Source data section start

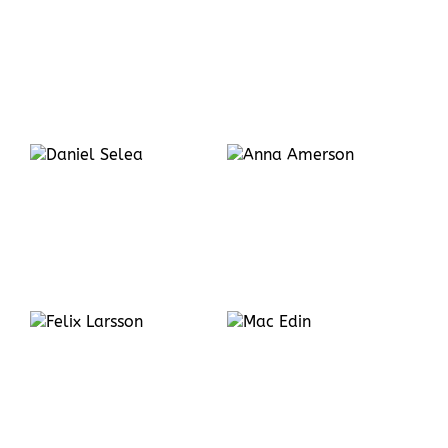
Magnus
Jinneskog
Anna
Amerson
Mac
Edin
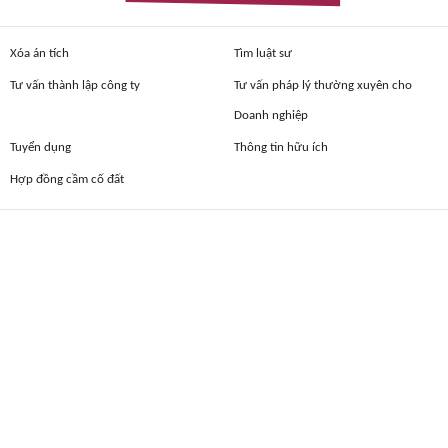
Xóa án tích
Tìm luật sư
Tư vấn thành lập công ty
Tư vấn pháp lý thường xuyên cho
Doanh nghiệp
Tuyển dụng
Thông tin hữu ích
Hợp đồng cầm cố đất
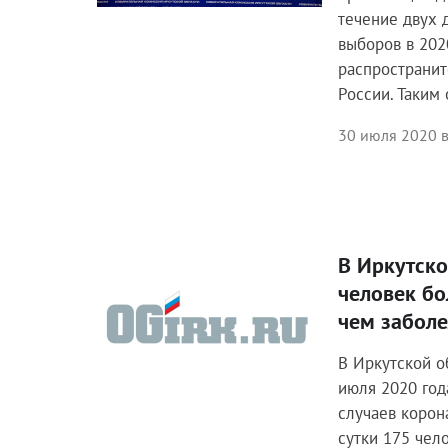
течение двух 
выборов в 202
распространит
России. Таким
30 июля 2020 в
В Иркутско
Общество
человек б
чем забол
В Иркутской о
июля 2020 год
случаев корон
сутки 175 чел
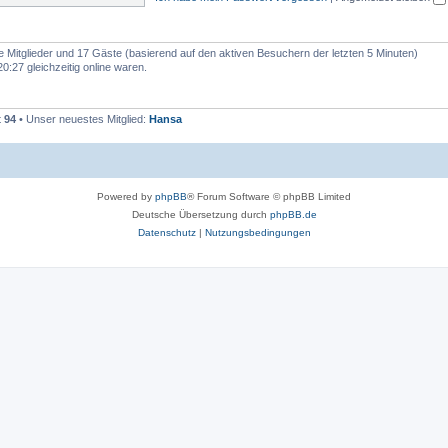
e
n
re Mitglieder und 17 Gäste (basierend auf den aktiven Besuchern der letzten 5 Minuten)
:27 gleichzeitig online waren.
t
94
• Unser neuestes Mitglied:
Hansa
Powered by
phpBB
® Forum Software © phpBB Limited
Deutsche Übersetzung durch
phpBB.de
Datenschutz
|
Nutzungsbedingungen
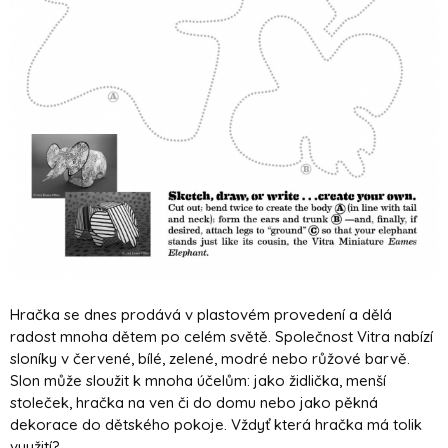
Hračka se dnes prodává v plastovém provedení a dělá
radost mnoha dětem po celém světě. Společnost Vitra nabízí
sloníky v červené, bílé, zelené, modré nebo růžové barvě.
Slon může sloužit k mnoha účelům: jako židlička, menší
stoleček, hračka na ven či do domu nebo jako pěkná
dekorace do dětského pokoje. Vždyť která hračka má tolik
využití?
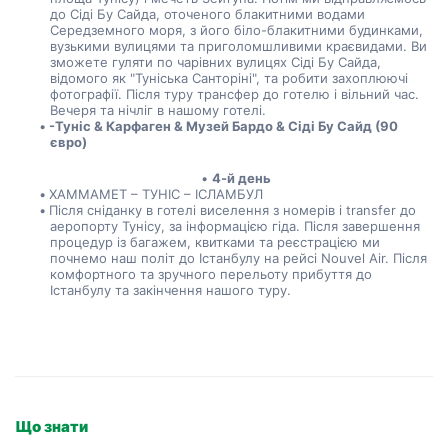
до Сіді Бу Сайда, оточеного блакитними водами 
Середземного моря, з його біло-блакитними будинками, 
вузькими вулицями та приголомшливими краєвидами. Ви 
зможете гуляти по чарівних вулицях Сіді Бу Сайда, 
відомого як "Туніська Санторіні", та робити захоплюючі 
фотографії. Після туру трансфер до готелю і вільний час. 
Вечеря та нічліг в нашому готелі.  
-Туніс & Карфаген & Музей Бардо & Сіді Бу Сайд (90 
євро)
4-й день
ХАММАМЕТ – ТУНІС – ІСЛАМБУЛ
Після сніданку в готелі виселення з номерів і transfer до 
аеропорту Тунісу, за інформацією гіда. Після завершення 
процедур із багажем, квитками та реєстрацією ми 
почнемо наш політ до Істанбулу на рейсі Nouvel Air. Після 
комфортного та зручного перельоту прибуття до 
Істанбулу та закінчення нашого туру.
Що знати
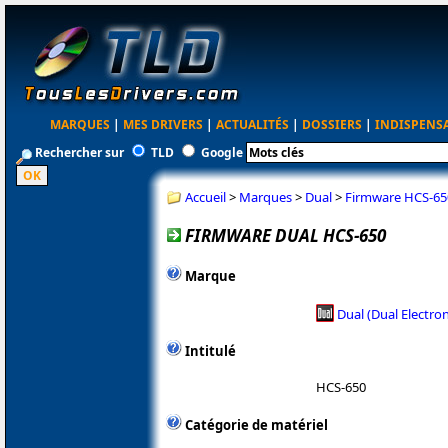
MARQUES
|
MES DRIVERS
|
ACTUALITÉS
|
DOSSIERS
|
INDISPENS
Rechercher sur
TLD
Google
Accueil
>
Marques
>
Dual
>
Firmware HCS-65
FIRMWARE DUAL HCS-650
Marque
Dual (Dual Electron
Intitulé
HCS-650
Catégorie de matériel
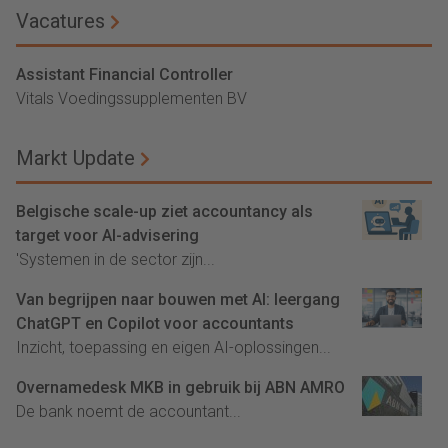
Vacatures
Assistant Financial Controller
Vitals Voedingssupplementen BV
Markt Update
Belgische scale-up ziet accountancy als
target voor AI-advisering
'Systemen in de sector zijn...
Van begrijpen naar bouwen met AI: leergang
ChatGPT en Copilot voor accountants
Inzicht, toepassing en eigen AI-oplossingen...
Overnamedesk MKB in gebruik bij ABN AMRO
De bank noemt de accountant...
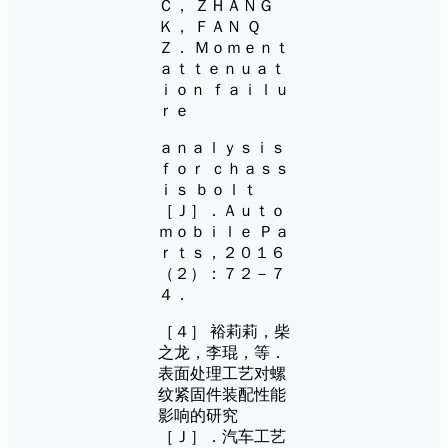
Ｃ， ＺＨＡＮＧ
Ｋ， ＦＡＮ Ｑ
Ｚ． Ｍｏｍｅｎｔ
ａｔｔｅｎｕａｔ
ｉｏｎ ｆａｉｌｕ
ｒｅ
ａｎａｌｙｓｉｓ
ｆｏｒ ｃｈａｓｓ
ｉｓ ｂｏｌｔ
［Ｊ］．Ａｕｔｏ
ｍｏｂｉｌｅ Ｐａ
ｒｔｓ，２０１６
（２）：７２－７
４．
［４］ 裕莉莉，柴
之龙，李琨，等．
表面处理工艺对螺
纹紧固件装配性能
影响的研究
［Ｊ］．汽车工艺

Source data section end

Problem requirements.
A single number is the whole answer: the tally of lines above that contain "блакитними".

Solution.
2